Addy,  9/10/07, 7:01 AM  

Donald, Thanks so much for these posts! I've found them really interesting and do really connect with that idea of positive versus negative obsession, since I am, by nature, a sort of obsessive person (even as a child I would get really into one specific thing, from a television show, to a musical to, now, running). I feel like running has been the healthiest, but you definitely make sacrifices for the training. I was much more regimented when i first started running and have become less so, but at the same time, I'm putting in a lot more hours and probably spending just overall a lot more time doing running related things.
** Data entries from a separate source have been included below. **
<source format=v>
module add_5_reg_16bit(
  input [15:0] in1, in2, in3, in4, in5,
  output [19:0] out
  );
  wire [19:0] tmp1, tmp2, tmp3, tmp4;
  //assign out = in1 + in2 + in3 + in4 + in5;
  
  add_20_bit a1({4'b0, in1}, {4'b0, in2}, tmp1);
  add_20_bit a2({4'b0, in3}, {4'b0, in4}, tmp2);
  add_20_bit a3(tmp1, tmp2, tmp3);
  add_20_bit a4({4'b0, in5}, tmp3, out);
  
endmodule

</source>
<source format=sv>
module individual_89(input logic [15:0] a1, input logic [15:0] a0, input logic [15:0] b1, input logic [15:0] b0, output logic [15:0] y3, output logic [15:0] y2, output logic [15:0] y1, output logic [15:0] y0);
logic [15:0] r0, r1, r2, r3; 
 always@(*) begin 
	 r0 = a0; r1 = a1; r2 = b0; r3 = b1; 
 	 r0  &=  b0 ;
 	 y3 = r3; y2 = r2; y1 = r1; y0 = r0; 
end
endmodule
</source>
But I feel happier and more stable than I really ever have before, so I'm going to go with this being a good thing :) And hopefully if i slip over that edge, there'll be people who will let me know it, so that I can come back :D

momo 9/10/07, 5:28 PM  

i thought this might be where this was going and i'm glad it did. it took me awhile to comment because i really had to think about this one. so here goes, hopefully it will makes sense.
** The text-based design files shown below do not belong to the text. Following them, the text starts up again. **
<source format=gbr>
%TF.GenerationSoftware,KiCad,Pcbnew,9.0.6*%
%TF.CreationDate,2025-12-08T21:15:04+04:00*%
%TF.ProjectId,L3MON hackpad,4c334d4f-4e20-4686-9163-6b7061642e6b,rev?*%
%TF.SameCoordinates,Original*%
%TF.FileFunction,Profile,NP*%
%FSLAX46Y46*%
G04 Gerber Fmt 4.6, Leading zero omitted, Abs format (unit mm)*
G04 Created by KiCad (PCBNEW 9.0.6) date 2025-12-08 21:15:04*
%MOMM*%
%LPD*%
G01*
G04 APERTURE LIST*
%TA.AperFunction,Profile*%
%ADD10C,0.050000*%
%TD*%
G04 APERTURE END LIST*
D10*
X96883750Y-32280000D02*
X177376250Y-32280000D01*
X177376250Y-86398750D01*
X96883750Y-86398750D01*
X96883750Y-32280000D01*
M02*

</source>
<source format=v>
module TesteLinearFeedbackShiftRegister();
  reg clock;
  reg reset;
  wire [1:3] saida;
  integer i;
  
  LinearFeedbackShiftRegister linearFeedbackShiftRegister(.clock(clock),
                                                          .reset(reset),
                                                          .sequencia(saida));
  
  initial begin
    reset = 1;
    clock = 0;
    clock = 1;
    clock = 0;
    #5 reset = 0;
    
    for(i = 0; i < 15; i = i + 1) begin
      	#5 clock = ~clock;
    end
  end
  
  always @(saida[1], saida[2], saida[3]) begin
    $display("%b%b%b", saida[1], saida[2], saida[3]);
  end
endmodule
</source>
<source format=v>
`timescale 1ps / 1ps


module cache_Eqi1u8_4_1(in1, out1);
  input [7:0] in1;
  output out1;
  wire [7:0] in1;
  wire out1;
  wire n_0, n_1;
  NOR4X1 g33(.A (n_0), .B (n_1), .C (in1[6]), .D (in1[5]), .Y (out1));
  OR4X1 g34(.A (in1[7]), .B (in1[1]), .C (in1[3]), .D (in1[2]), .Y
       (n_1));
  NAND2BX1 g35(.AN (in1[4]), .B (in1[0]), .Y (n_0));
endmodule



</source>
for me, triathlon is both good dog and bad dog. i am one of those addicts that throws myself in completely - mind/body/soul - often to the detriment of everything around me and personally, i see nothing wrong with it as long as there is intermittent down time to create balance. i have (especially during my training for imfl) spent hours preparing and not just physically. for imfl i wanted to know everything there was to know so that come race day, i wouldn't be caught off guard. i read books, searched the internet for triathlon articles, read blogs, talked to people - you name it, i did it. on one hand, this was good - i was feeding the good dog because triathlon was something that was good for me, mentally and physically, and i went into imfl feeling completely prepared and that felt GOOD.

HOWEVER, i have a family. a family that requires attention and nurturing and clean laundry. i also have a job and friends that aren't into triathlon and don't really understand the desire to ride 100 miles or run 20. so being completely wrapped up in the sport caused problems. big problems. hence the bad dog.
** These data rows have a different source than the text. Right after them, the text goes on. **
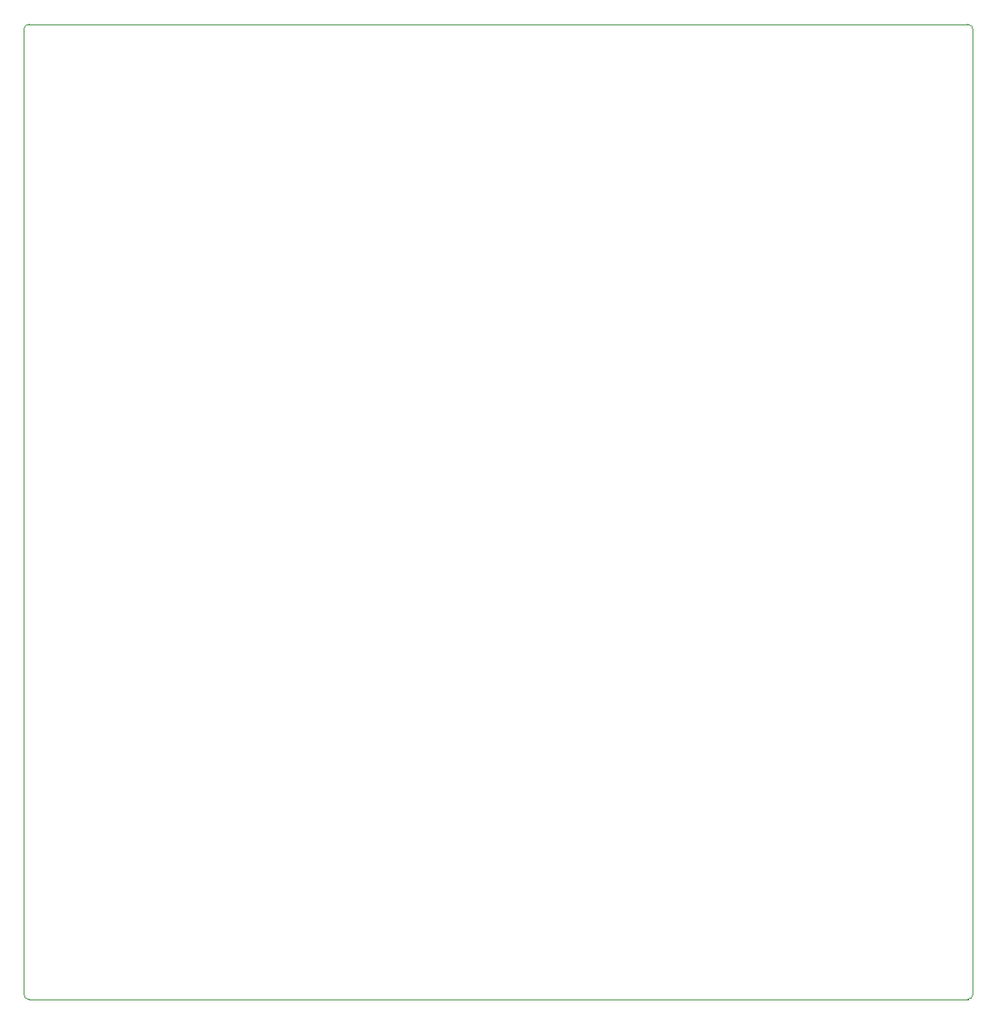
<source format=gbr>
G04 #@! TF.GenerationSoftware,KiCad,Pcbnew,7.0.9*
G04 #@! TF.CreationDate,2024-01-28T19:38:39+01:00*
G04 #@! TF.ProjectId,Labor Netzteil,4c61626f-7220-44e6-9574-7a7465696c2e,rev?*
G04 #@! TF.SameCoordinates,Original*
G04 #@! TF.FileFunction,Profile,NP*
%FSLAX46Y46*%
G04 Gerber Fmt 4.6, Leading zero omitted, Abs format (unit mm)*
G04 Created by KiCad (PCBNEW 7.0.9) date 2024-01-28 19:38:39*
%MOMM*%
%LPD*%
G01*
G04 APERTURE LIST*
G04 #@! TA.AperFunction,Profile*
%ADD10C,0.050000*%
G04 #@! TD*
G04 APERTURE END LIST*
D10*
X193810000Y-134620000D02*
G75*
G03*
X194310000Y-134120000I0J500000D01*
G01*
X99060000Y-134120000D02*
G75*
G03*
X99560000Y-134620000I500000J0D01*
G01*
X99560000Y-36830000D02*
G75*
G03*
X99060000Y-37330000I0J-500000D01*
G01*
X194310000Y-37330000D02*
G75*
G03*
X193810000Y-36830000I-500000J0D01*
G01*
X194310000Y-37330000D02*
X194310000Y-134120000D01*
X99060000Y-134120000D02*
X99060000Y-37330000D01*
X99560000Y-36830000D02*
X193810000Y-36830000D01*
X193810000Y-134620000D02*
X99560000Y-134620000D01*
M02*

</source>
what i have learned through the course of training for cda and since is that its ok for triathlon to be both good dog and bad dog for me as long as each dog gets his time. it's like riding your bike - sometimes you're working to go up and sometimes you get to coast on down. training is the up - the bad dog (according to my family) - where i have to rely on others to understand that i just can't do everything for them all the time, where triathlon completely consumes my life. recovery (between races) is my down - my good dog, where i don't think about racing, triathlon or anything and i just try to enjoy what comes my way.

funny thing though - in reality for me - the training is my good dog and the recovery is my bad dog. and for my family, the training is the bad dog and the recovery is the good dog. each individual's perception of what is good and what is bad is unique i guess when it comes to the sport.

and the other bad dogs - the lying, cheating, doing the illegal thing ones? i try to stay real far away from those ones. if traithlon can be my only bad dog - i might just be ok.

Makita 9/12/07, 7:55 AM  

Excellent!!! :)

a.maria 9/12/07, 10:13 AM  

this is definitely one for me to ponder. i've been thinking a lot lately about my motivation to train, and where it comes from.

i'm not sure i even fully understand it myself.

interesting... very interesting.

olga 9/19/07, 10:02 AM  

Recognizing which dog is a good one is much more difficult than even to decide which dog to feed and following through with it.
I am glad I am back.

ULTRAILNAKAMAN 9/29/07, 5:30 AM  
This comment has been removed by the author.
ULTRAILNAKAMAN 9/29/07, 5:31 AM  

Went to your blog via Olga, and just read all 3 (now the end of September). Great writing, very thought provoking, applicable to lots of aspects in life, not just the endurance training. Thanks.